The next meeting of the RISC OS User Group of London (ROUGOL) takes place on Monday, 16th March (tomorrow), and the guest speaker is Matt Godbolt, who is fitting the group in during a visit to London from his home in Chicago.
Matt started out programming on a Sinclair Spectrum before shifting to the much more powerful (and more relevant to Acorn and RISC OS folk) BBC Master, then the even more powerful Archimedes. He has written for Acorn User magazine, produced games for the BBC, as well as software for the RISC OS world, including things like an Internet Relay Chat client (which saw a lot of use in a previous RISCOSitory bunker in the latter half of the 1990s).
He moved on from the Archimedes to PC, and his programming experience defined his career path, working for companies such as Argonaut Games, Google, and others – but has still found time to develop software that has relevance to (even if it doesn’t directly run on) our platform, with JSbeeb, a BBC Micro emulator written in Javascript, and which powers the (almost)1Complete BBC Micro Games Archive – a particular gem for retro enthusiasts.
Another browser-based project of Matt’s is his Compiler Explorer, which can be interesting for developers, because it allows the output of a number of different compilers to be analysed, to see how they optimise code, and to see what changes can be made to the source to improve those results.
Matt will be visiting the pub in person to talk about these projects and his Acorn computing history, and probably more besides, so the best way to enjoy his talk is to be there yourself, although – as usual – if you can’t make it, there’s always the online option.
If you can make it to the pub, your destination is:
The Duke of Sussex
(Upstairs in the Chichester or Petworth Room)
23 Baylis Road,
London,
SE1 7AY.
There are directions to the venue on the ROUGOL website, and you can expect to find members lurking from around 6:30pm. The meeting proper will commence from around 7:45pm.
If you can’t make it to the pub, but can make it to your own desk, you can use Zoom if you have a device that can run the software. You’ll also need the log-in credentials, which remain the same as previous meetings – so if you’ve already joined one you should have them, but if not you can get them by contacting ROUGOL. The Zoom meeting should be open for people to join from around 7:30pm.
Looking ahead
- 20th April: Paolo Zaino and Martin Eastwood will be talking desktop themes. Paolo will be talking about how theming works, and his software to help make theming more versatile and cohesive, while Martin will be talking about how and why he created his Frosted theme.

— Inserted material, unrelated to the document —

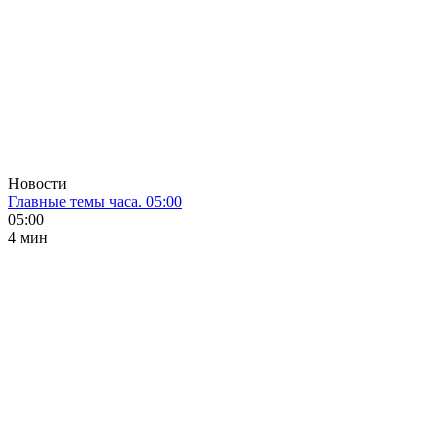
Новости
Главные темы часа. 05:00
05:00
4 мин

- 18th May: Jim Mitchell managed the ARM development team and was head of the Acorn Research Centre in Palo Alto. Jim and his team were developing ARX, which was the original operating system planned for use on the Archimedes, and will be talking to the group about his time there.
!ReadMe
- There is one game that not only isn’t found on the site, but will probably never show up there: The BBC Micro version of Escape from Exeria, which only sold a very small number of copies and is almost certainly lost for good – fewer than the number of fingers on a typical hand – so the site can only ever (to me) be the “(almost) Complete BBC Micro Games Archive”.